As local political parties complete the screening process for the November election, Southampton Town Democrats are already faced with replacing two incumbents who have decided to not seek reelection.
Councilwoman Julie Lofstad, who won a special election in 2016 and won her first full term in 2017, confirmed this week that she would not seek a new term.
Ms. Lofstad, who said she “loves public service,” said she was stepping down for personal reasons.
Justice Deborah Kooperstein, who was first elected in 1993, said she would not seek an eighth term and instead return to her private law practice.
Highway Superintendent Alex Gregor, an Independence Party member who has received Democratic backing in the past, will not seek a fourth four-year term. Mr. Gregor, who has frequently clashed with Supervisor Jay Schneiderman, ran a primary on the Independence Party line against the supervisor in 2019, effectively ending his relationship with the Democratic Party.
Democratic Committee Chairman Gordon Herr said screenings would be completed in the next week or so. He declined to speculate as to who would fill the party’s vacancies.
Other Democrats, who have spoken on condition of anonymity, have said Robin Long, an attorney with a Southampton Village law practice who lives in Hampton Bays, is considered a front-runner for Ms. Lofstad’s seat. A member of the Town Planning Board, Ms.
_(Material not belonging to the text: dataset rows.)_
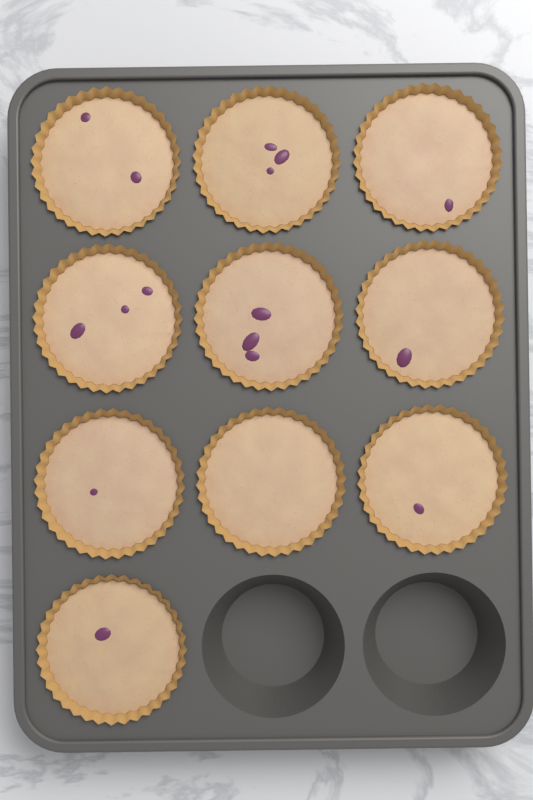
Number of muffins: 10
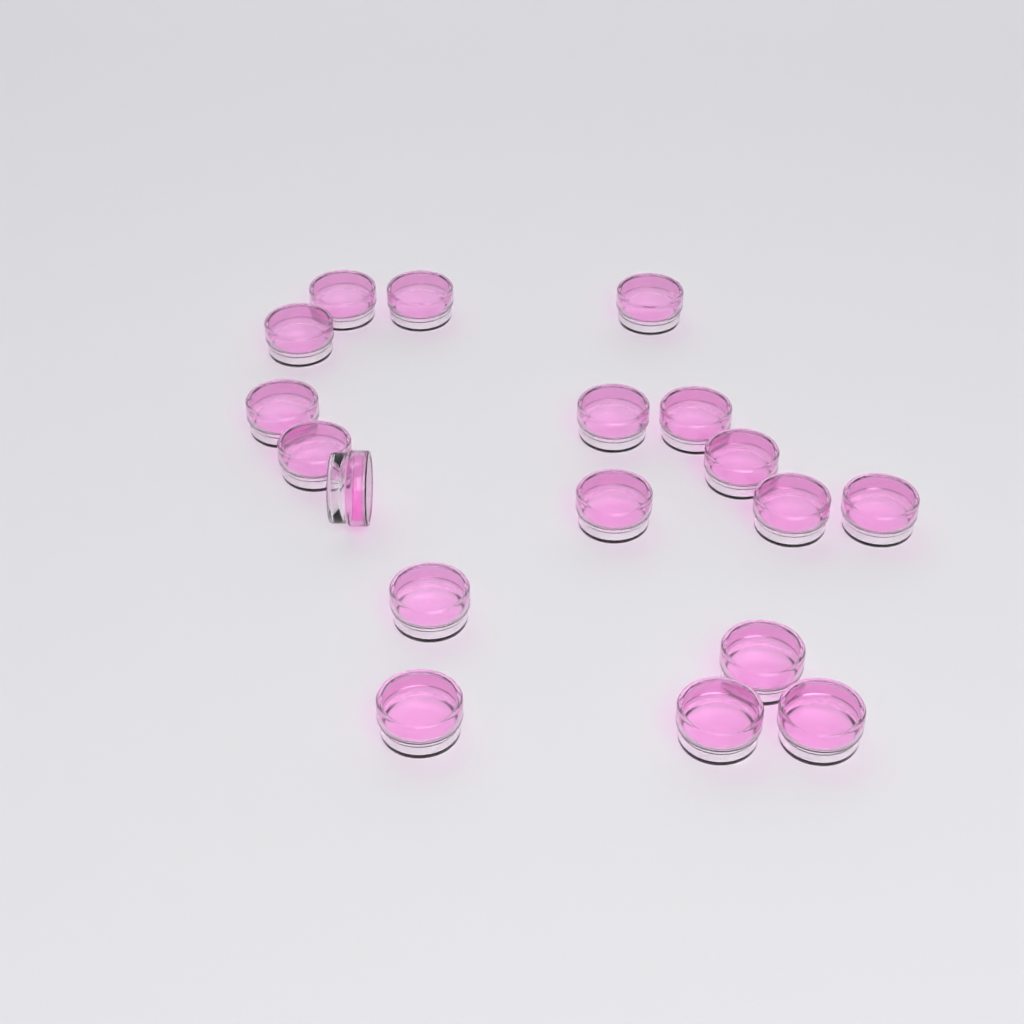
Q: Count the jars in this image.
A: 18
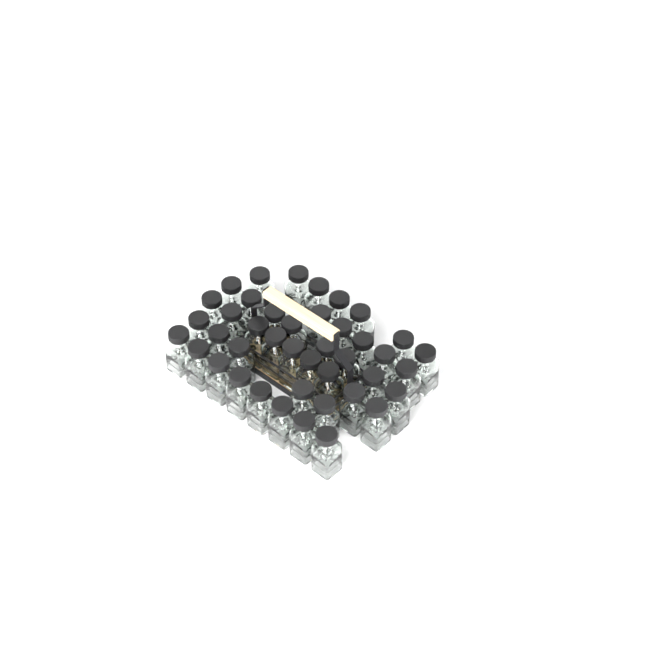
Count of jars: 42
Long declined to comment this week.
Republican Chairman David Betts was also close-lipped, saying that the party planned to hold its convention on Wednesday, February 3, and would announce its slate of candidates afterward.
“We are still processing things,” he said. “I don’t like to speculate because things can change at a moment’s notice.”
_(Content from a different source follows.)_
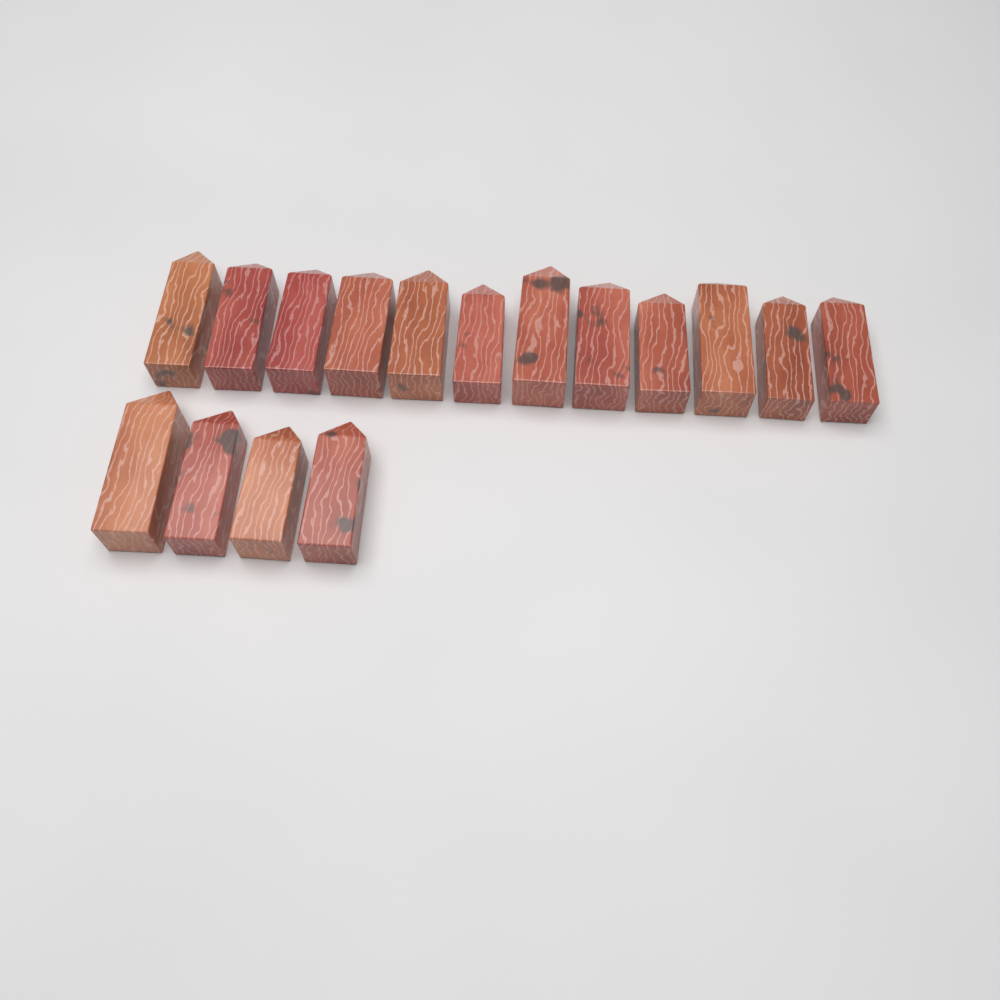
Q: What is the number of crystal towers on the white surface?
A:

While the name of Cynthia McNamara, an East Quogue resident who took part in an effort to incorporate the hamlet as a village two years, has been mentioned as a possible Town Board candidate, she could not be reached for comment.
Several sources, requesting anonymity, have said a move is afoot to unseat Justice Barbara Wilson, who has served on the bench since 1997 and typically is cross-endorsed by the major parties. Ms. Wilson said she had not heard of the attempt to replace her. “I’m still screening and I hope to get the endorsements,” she said.
The sources have said the Democrats and Republicans would strike a deal that would have them cross-endorse a candidate from each party to fill the two openings on the Justice Court. Democrat Adam Grossman, an attorney and the chairman of the Town Zoning Board of Appeals, and Republican attorney Pat Gunn, who lost to Justice Karen Sartain in a special election last fall, have been mentioned as the possible candidates.
All five Town Trustee seats are up for grabs this year, with Democrats holding a 3-2 majority with Eric Shultz, Bill Pell, and Ann Welker expected to seek reelection along with Republicans Ed Warner Jr. and Scott Horowitz.